Many of you didn’t know me back in 2011, when I wrote this article about WKIS’ Darlene Evans and her tradition of playing our National Anthem at noon every day. Now, on Sept. 11 of this year, I think it’s worth revisiting. Here’s the link for those who like to share such things.

Update: Now I hear some are having trouble accessing the link. So I cut-and-pasted the article here, for those who want to read it. My apologies.

Sept, 6, 2011 Publication date

By Nick Sortal

As Kenny Chesney wraps up singing about a bottle of wine and two Dixie cups, Darlene Evans punches up the usual noon voiceover, and a robust male voice says:

To those who serve, from all of us in South Florida … thanks.

And LeAnn Rimes begins:

Oh, say can you see,

By the dawn’s early light…

The “We Support Our Troops” paint may have faded from storefront windows since Sept. 11, 2001, but there’s a constant at Evans’ radio station, WKIS 99.9 FM: Every weekday at noon, you’ll hear a country artist perform the national anthem.

“We just take things for granted,” Evans says. “Playing the national anthem reminds people that there’s a war going on, that people put their lives in danger. And that includes our servicemen in Homestead, and our firemen and police officers here, too.”

Many commercial radio stations played the national anthem right after 9-11, but most dropped it. The reason: It stops the party, and listeners push a different button on their car radios. Television producers know that, too, which is why they cut to commercial seconds before a singer starts the pre-game anthem.

But country radio has always bathed itself in red, white and blue. So most of the nation’s 1,800 country music stations air either the pledge of allegiance, the national anthem or both, says Lon Helton, publisher of Country Aircheck, a trade publication based in Nashville. (West Palm Beach’s WIRK, 107.9 FM, also plays the national anthem at noon.)

“It’s just part of the fabric of a country station,” Helton says. “But if anything, Sept. 11 has set it in cement.”

WKIS took the anthem off the air in 2007, but listeners complained so vigorously that management back-tracked. Evans said the station once did an Internet survey and support was 97 percent in favor.

The national anthem ritual has also connected Evans with listeners, such as the sergeant who listened via the Internet while in Baghdad. He sent her an American flag that had flown on his base, a gift Evans hugs and “treasures.”

And listeners here thank her, too. People such as Gil Crespo, who served in the Air Force for three years and has a son headed to Afghanistan.

“The more time goes by, the more complacent people become,” says Crespo, now an air-conditioning repair dispatcher. “I want people to remember why we’re over there.”

And the rocket’s red glare,

the bombs bursting in air…

Evans is a military brat of an Air Force colonel. Her family bounced from military bases in Alabama to Canada to San Antonio to Oklahoma to Bermuda, then Connecticut in 1969, as Dad headed off to Vietnam.

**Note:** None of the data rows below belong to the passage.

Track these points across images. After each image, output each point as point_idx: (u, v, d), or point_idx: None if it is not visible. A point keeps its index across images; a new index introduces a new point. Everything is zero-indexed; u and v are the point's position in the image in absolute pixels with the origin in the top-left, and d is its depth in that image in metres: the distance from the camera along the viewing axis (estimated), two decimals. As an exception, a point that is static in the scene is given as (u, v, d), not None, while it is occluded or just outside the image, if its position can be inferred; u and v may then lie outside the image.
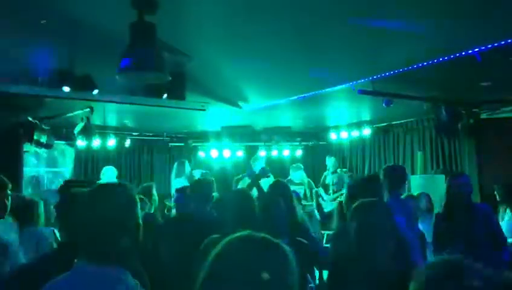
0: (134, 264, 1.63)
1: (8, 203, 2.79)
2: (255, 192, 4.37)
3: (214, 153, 9.49)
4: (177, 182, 7.55)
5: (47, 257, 2.20)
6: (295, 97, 5.84)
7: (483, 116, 6.76)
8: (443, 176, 7.18)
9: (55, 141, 7.09)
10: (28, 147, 6.64)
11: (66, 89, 4.61)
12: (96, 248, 1.51)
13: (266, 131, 9.21)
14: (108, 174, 7.15)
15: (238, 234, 1.19)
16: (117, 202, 1.56)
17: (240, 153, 9.55)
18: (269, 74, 4.99)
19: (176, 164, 8.01)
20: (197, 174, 7.33)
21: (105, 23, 3.64)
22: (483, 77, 5.09)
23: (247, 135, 9.41)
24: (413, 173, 8.08)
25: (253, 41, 4.04)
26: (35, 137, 5.94)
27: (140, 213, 1.64)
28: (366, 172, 9.21)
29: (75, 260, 1.54)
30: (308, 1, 3.08)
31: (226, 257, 1.14)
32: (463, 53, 4.07)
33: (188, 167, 7.67)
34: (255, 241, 1.17)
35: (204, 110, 6.00)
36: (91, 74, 4.68)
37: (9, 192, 2.80)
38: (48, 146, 6.60)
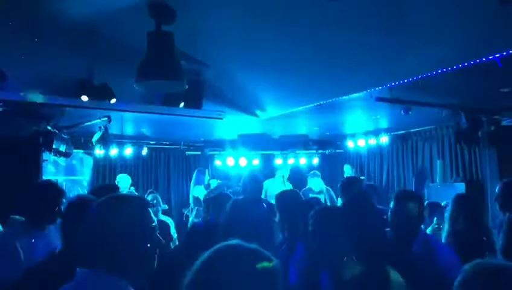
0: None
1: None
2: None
3: (231, 162, 9.50)
4: (197, 190, 7.59)
5: (46, 264, 2.18)
6: (312, 105, 5.80)
7: (504, 123, 6.62)
8: (463, 185, 7.07)
9: (74, 150, 7.17)
10: (47, 156, 6.73)
11: (85, 98, 4.66)
12: (104, 256, 1.48)
13: (283, 139, 9.17)
14: (123, 183, 7.21)
15: (227, 243, 1.17)
16: (126, 211, 1.55)
17: (256, 162, 9.54)
18: (286, 82, 4.97)
19: (195, 172, 8.05)
20: (214, 184, 7.35)
21: (123, 32, 3.68)
22: (503, 83, 4.99)
23: (263, 143, 9.39)
24: (432, 181, 7.97)
25: (271, 49, 4.03)
26: (54, 146, 6.01)
27: (153, 218, 1.61)
28: (384, 180, 9.11)
29: (77, 269, 1.52)
30: (325, 10, 3.05)
31: (213, 266, 1.11)
32: (483, 59, 3.99)
33: (207, 176, 7.69)
34: (244, 252, 1.14)
35: (221, 118, 6.00)
36: (109, 83, 4.73)
37: (64, 200, 2.88)
38: (66, 155, 6.68)
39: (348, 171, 8.53)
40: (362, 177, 8.54)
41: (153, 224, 1.59)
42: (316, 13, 3.18)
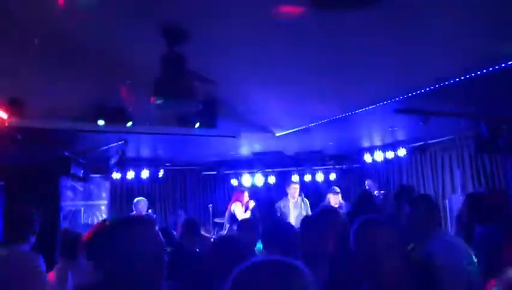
0: None
1: None
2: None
3: (247, 181, 9.46)
4: (235, 207, 7.69)
5: None
6: (328, 120, 5.75)
7: (526, 131, 6.46)
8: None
9: (91, 175, 7.21)
10: (64, 181, 6.77)
11: (101, 122, 4.69)
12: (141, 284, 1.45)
13: (298, 156, 9.11)
14: (140, 206, 7.22)
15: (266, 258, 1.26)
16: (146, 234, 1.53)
17: (273, 179, 9.48)
18: (301, 98, 4.94)
19: (235, 191, 8.19)
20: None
21: (136, 55, 3.70)
22: (523, 90, 4.89)
23: (278, 160, 9.34)
24: (453, 192, 7.80)
25: (284, 65, 4.02)
26: (71, 171, 6.04)
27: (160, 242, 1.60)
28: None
29: None
30: (337, 21, 3.03)
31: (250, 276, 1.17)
32: (502, 65, 3.91)
33: (246, 197, 7.83)
34: (279, 264, 1.19)
35: (235, 137, 5.99)
36: (124, 106, 4.76)
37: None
38: (84, 179, 6.71)
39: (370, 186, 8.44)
40: (382, 191, 8.41)
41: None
42: (329, 26, 3.16)
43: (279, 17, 2.98)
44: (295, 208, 7.81)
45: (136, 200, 7.47)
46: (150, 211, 7.66)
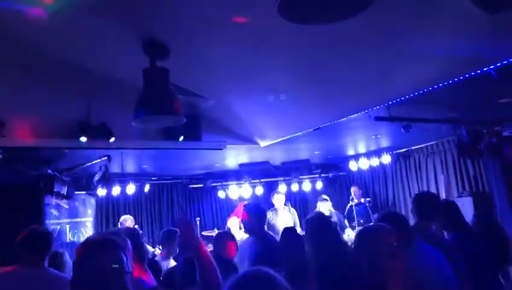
0: None
1: None
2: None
3: (234, 192, 9.44)
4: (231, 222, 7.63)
5: None
6: (311, 129, 5.79)
7: (505, 134, 6.59)
8: (470, 199, 6.98)
9: (76, 192, 7.12)
10: (48, 200, 6.68)
11: (83, 139, 4.65)
12: None
13: (285, 165, 9.13)
14: (127, 224, 7.13)
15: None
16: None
17: (259, 190, 9.47)
18: (284, 108, 4.97)
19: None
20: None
21: (119, 71, 3.70)
22: (501, 94, 4.99)
23: (265, 171, 9.35)
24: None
25: (265, 76, 4.05)
26: (55, 189, 5.97)
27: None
28: (390, 199, 9.03)
29: None
30: (317, 34, 3.07)
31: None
32: (478, 71, 4.00)
33: None
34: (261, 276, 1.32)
35: (221, 149, 5.99)
36: (107, 122, 4.73)
37: None
38: (68, 197, 6.63)
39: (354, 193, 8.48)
40: (368, 199, 8.46)
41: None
42: (308, 40, 3.20)
43: (259, 28, 3.01)
44: (283, 219, 7.79)
45: (122, 218, 7.38)
46: (136, 226, 7.58)
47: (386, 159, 8.39)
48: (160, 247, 6.42)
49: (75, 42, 3.22)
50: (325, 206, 7.98)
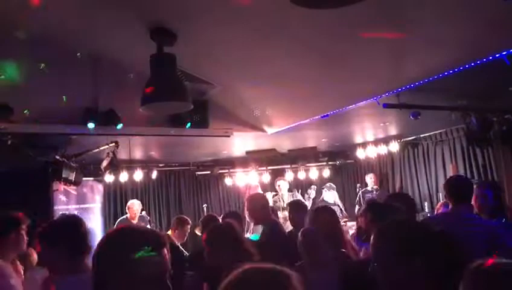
0: None
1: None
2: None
3: (240, 179, 9.45)
4: None
5: None
6: (319, 116, 5.76)
7: (516, 122, 6.50)
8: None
9: (83, 178, 7.16)
10: (56, 186, 6.72)
11: (91, 125, 4.66)
12: None
13: (292, 153, 9.10)
14: (134, 208, 7.19)
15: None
16: None
17: (267, 177, 9.47)
18: (292, 95, 4.94)
19: None
20: None
21: (127, 57, 3.69)
22: (512, 81, 4.92)
23: (272, 158, 9.33)
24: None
25: (273, 64, 4.02)
26: (63, 175, 6.00)
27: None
28: (397, 187, 8.98)
29: None
30: (324, 18, 3.03)
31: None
32: (490, 58, 3.93)
33: None
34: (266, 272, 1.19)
35: (228, 136, 5.98)
36: (115, 108, 4.73)
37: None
38: (76, 183, 6.66)
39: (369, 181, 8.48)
40: (375, 187, 8.44)
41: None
42: (315, 25, 3.16)
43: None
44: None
45: (129, 203, 7.43)
46: (143, 213, 7.62)
47: (394, 147, 8.33)
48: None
49: (84, 29, 3.21)
50: (331, 195, 7.98)
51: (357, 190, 8.58)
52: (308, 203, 7.62)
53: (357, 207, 8.15)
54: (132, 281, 1.37)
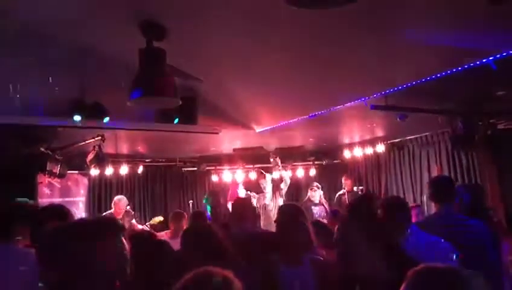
0: None
1: None
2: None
3: (227, 176, 9.44)
4: None
5: None
6: (307, 116, 5.77)
7: (501, 126, 6.60)
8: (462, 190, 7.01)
9: (68, 171, 7.09)
10: (41, 178, 6.64)
11: (77, 118, 4.61)
12: None
13: (278, 151, 9.11)
14: (120, 204, 7.11)
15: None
16: None
17: (253, 175, 9.46)
18: (280, 94, 4.94)
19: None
20: None
21: (115, 50, 3.64)
22: (499, 86, 4.98)
23: (259, 156, 9.33)
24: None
25: (263, 62, 4.01)
26: (48, 168, 5.93)
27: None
28: (382, 189, 9.06)
29: None
30: (316, 18, 3.03)
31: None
32: (477, 62, 3.98)
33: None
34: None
35: (217, 133, 5.96)
36: (102, 101, 4.69)
37: None
38: (61, 176, 6.59)
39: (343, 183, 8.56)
40: (361, 187, 8.50)
41: None
42: (305, 25, 3.16)
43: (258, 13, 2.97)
44: (270, 201, 7.85)
45: (116, 198, 7.35)
46: (128, 207, 7.56)
47: (380, 148, 8.40)
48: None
49: (72, 20, 3.16)
50: (317, 195, 8.00)
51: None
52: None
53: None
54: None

She was 11, riding home with her grandmother from ballet class, when they saw their driveway full of cars, and men in uniform.

“My dad was due to be discharged that month,” she recalls. “I thought he had come home.”

Instead, his helicopter had been shot down, and he was dead at age 47.

“I think of him every time I play this,” she says. “And I remember that some people weren’t so nice to the military back then.”

About 90 seconds from opening note, Rimes nails it:

O’er the land of the free

and the home

of the

braaaave

“It’s a minute and a half, two minutes at most,” Evans says. “I think it’s important to take that time and remember people are putting their lives in danger.

“And to say ‘Thank you.'”

She punches another button, then a big red “ON AIR” light goes on:

“Never forget about those men and women that serve our country,” she tells listeners, as she does every day at this time. “We live in the greatest country in the world.”

Then Keith Urban starts singing about how the days go by, running through a river of neon signs.